"No, Eldrige, it will not require the revelations of eternity to convince me why the Church is cankered, worm-eaten and corrupt. I verily believe I can give you the reason this minute: it is because its advocates are hearers of the Truth, but not followers of it. Over there in Christian Edgerly men and women profess to follow Christ, and in their hearts they know that they stop with the professing. Not one man in ten will read the words of Christ and admit that they can be taken as a rule of life and conduct.
"'Whatsoever ye would that men should do unto you do ye even so to them.'
"Where is the man who does this? The poor, the needy, the suffering, the down-trodden, the unfortunate, they circle the globe, they are in every land, every clime, every city, town and hamlet; the voice of their cries by day and their groanings by night is never still; naked, they are not clothed; hungry, they are not fed; thirsty, they are not given drink; and these are 'the others.' Where is the man who does unto them as he would be done by? Do you? Do I?

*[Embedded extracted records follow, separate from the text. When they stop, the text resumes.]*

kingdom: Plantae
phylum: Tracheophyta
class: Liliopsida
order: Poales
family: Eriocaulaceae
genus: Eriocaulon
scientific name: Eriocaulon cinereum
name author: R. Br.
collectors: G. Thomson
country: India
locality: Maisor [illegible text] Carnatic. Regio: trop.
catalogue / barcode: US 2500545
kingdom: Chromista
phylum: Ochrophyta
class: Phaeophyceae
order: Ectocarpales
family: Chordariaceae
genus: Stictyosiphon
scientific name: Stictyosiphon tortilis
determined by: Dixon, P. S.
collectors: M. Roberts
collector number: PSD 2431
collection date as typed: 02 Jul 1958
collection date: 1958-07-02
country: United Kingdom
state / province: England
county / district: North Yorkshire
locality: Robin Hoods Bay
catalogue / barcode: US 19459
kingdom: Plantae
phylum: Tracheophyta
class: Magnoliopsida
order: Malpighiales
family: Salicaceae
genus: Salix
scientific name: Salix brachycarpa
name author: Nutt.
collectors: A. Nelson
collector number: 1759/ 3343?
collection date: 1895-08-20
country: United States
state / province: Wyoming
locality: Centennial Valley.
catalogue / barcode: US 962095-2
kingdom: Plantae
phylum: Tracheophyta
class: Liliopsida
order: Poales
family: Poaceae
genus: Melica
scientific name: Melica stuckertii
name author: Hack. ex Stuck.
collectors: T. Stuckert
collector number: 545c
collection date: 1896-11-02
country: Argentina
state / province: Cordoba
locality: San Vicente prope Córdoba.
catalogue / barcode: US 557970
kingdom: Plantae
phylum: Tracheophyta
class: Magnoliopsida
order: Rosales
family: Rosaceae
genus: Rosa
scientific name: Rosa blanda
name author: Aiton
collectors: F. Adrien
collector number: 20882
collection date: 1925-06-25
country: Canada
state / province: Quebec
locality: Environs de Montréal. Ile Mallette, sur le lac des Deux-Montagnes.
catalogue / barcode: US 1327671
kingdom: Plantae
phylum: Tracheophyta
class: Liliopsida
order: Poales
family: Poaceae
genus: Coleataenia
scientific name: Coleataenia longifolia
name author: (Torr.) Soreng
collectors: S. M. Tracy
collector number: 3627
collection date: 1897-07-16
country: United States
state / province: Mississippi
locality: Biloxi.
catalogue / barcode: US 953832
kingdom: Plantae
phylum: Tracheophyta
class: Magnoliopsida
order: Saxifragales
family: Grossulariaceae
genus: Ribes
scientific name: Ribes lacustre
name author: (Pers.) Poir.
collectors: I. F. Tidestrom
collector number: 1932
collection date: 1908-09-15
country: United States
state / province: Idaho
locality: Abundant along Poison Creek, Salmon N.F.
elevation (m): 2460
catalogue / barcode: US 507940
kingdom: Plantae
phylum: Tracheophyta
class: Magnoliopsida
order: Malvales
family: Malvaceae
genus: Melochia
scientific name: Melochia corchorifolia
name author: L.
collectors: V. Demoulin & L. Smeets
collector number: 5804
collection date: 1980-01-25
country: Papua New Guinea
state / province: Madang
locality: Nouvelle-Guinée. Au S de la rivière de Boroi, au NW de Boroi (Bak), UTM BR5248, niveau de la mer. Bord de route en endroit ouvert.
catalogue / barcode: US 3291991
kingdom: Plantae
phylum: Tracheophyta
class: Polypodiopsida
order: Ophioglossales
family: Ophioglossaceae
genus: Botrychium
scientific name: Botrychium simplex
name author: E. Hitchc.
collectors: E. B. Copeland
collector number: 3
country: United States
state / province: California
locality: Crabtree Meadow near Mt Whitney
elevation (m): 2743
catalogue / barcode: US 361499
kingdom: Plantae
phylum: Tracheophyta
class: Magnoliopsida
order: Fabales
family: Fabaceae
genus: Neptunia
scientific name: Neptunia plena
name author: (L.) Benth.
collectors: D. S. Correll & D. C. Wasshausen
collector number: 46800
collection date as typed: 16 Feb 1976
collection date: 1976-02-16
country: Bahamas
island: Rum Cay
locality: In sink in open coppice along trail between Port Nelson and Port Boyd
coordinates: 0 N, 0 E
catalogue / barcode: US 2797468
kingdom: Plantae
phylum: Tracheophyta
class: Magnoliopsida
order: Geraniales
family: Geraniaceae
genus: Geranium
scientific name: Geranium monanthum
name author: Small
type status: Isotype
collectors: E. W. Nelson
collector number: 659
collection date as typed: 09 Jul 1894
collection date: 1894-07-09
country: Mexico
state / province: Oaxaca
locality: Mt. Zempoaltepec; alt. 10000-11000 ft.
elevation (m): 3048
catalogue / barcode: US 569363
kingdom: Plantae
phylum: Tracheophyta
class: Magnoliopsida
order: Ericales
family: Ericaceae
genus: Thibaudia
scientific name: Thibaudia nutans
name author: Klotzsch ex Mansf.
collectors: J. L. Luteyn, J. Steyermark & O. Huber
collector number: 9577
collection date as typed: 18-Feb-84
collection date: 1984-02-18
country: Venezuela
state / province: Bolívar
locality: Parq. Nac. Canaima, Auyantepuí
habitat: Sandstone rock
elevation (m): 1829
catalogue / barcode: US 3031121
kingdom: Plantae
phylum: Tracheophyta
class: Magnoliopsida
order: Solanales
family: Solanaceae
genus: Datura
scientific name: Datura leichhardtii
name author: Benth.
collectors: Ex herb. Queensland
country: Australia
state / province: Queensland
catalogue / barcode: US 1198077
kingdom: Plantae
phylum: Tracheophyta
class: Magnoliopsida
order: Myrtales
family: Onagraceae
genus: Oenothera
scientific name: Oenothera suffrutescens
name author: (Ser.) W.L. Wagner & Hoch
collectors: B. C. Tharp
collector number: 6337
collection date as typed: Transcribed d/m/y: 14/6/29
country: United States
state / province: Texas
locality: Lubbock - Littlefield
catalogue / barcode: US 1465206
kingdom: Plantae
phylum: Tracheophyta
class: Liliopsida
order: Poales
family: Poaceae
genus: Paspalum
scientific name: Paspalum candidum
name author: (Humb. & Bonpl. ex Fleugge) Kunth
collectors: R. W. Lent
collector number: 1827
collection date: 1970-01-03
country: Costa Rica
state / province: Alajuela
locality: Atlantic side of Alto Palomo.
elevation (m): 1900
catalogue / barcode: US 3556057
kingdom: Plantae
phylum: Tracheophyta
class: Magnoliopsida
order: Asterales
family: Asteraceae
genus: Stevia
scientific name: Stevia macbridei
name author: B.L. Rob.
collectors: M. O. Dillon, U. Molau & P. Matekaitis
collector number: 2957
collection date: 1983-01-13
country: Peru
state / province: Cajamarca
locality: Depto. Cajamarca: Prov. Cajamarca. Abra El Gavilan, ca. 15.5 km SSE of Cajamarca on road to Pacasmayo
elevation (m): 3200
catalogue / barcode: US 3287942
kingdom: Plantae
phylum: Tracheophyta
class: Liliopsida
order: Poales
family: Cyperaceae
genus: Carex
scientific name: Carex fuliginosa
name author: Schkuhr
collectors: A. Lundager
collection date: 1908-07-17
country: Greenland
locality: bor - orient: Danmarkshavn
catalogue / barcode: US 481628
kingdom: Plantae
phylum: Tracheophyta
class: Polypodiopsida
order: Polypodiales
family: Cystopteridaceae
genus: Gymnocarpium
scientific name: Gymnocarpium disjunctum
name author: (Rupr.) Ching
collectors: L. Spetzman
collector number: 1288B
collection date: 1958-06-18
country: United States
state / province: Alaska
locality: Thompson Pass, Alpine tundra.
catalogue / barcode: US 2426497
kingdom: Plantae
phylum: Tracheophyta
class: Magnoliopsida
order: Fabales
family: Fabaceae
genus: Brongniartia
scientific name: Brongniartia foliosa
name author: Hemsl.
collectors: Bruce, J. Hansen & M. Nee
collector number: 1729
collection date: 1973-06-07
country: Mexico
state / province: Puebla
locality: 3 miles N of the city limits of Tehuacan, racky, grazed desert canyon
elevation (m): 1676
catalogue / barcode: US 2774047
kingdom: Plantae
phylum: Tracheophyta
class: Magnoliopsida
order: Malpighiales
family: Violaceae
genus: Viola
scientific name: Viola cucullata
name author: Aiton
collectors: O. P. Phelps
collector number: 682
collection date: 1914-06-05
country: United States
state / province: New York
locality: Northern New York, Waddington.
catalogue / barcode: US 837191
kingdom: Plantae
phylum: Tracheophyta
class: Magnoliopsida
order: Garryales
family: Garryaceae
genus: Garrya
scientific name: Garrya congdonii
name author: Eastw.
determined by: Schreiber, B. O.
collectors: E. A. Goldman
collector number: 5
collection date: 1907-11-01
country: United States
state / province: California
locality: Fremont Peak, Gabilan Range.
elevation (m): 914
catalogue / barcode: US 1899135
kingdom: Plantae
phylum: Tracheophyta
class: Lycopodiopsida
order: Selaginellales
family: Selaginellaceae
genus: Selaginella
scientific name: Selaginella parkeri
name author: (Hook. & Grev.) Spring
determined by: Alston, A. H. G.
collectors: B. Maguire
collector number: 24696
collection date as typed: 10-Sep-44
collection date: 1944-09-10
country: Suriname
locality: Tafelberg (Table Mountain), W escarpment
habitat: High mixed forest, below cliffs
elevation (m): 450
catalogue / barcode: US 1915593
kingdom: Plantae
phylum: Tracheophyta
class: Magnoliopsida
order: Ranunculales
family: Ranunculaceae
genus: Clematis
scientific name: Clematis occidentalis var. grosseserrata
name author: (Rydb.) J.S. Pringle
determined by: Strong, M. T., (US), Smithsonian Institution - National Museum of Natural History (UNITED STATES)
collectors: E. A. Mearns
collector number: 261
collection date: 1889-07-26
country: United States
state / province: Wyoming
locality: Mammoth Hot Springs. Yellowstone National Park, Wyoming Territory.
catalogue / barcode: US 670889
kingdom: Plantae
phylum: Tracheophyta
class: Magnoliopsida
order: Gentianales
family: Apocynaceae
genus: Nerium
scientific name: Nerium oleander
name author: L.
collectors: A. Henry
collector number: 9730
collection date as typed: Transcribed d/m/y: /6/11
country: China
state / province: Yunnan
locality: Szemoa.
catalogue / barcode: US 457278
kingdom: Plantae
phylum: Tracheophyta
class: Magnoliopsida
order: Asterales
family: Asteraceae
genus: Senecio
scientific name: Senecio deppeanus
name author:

"And where is the man who loves his neighbor as himself? Where would be the stress and strife of life, the wear and tear, the wrangle and scramble, the heartache and crime, the murder and suicide, if this precept were followed? Where would be all this agitation about labor and capital, the piling up of wealth on one hand and biting poverty on the other, if men--Christian men--loved their neighbors as themselves? Wise men of our generation are trying to devise ways and formulate plans to regulate the differences and disagreements among men; but even the reformers disagree among themselves and dissensions grow greater from year to year. Do men think that they are wiser than God? Do they think that if there is a better way Christ would have failed to tell us about it? Yet we are deaf to the simple words of the divine Teacher, the grandest precept ever given, the one and only panacea for the world's discord, 'Love thy neighbor as thyself.'"
"If only the world had such a religion as that, Max, Christianity would be Christian."
"And Christianity never will be Christian until men believe what they profess to believe. I am not much of a Bible scholar, I was brought up to reverence the Bible, not to read it, but I know that we are told that faith without works is dead. There is faith enough in the world, if it were alive, to save the world--but it is dead, dead and buried, and the devil is dancing to his hornpipes over its burial place--the opaque hearts of men. A general may fight a battle with an army of men, if they are alive--but if they are dead, dead in the trenches, they will not put up much of a fight. Yet the absurdity of fighting a battle with dead men is not greater than the inconsistency of a religion with a dead faith.
"I have not yet learned to understand the scientific principle back of the kind of religion that has been at work on this Flat; but I know that the faith of a grain of mustard seed would remove mountains of sin and crime and unholy desire from our land. A grain of mustard seed is alive, pregnant; given favorable conditions it will expand and increase, and flower and produce again, demonstrating the power of the Invisible. This work here on this Flat started from a grain of mustard seed; a grain sown and tended and watered and tilled by a woman's hand. And the Christian city and the stately church marvel that God has given the increase. You and I have special cause to honor this woman and her work, Eldrige, and we both owe her an endless debt of gratitude."
Again their hands met in silent companionship. Then Max arose. "I am afraid we have forgotten the ladies," he said. "Let us go and join them in the garden."
The doctor followed his friend, and he no longer felt that he failed to understand him; he was just an honest man, nothing more--nothing less.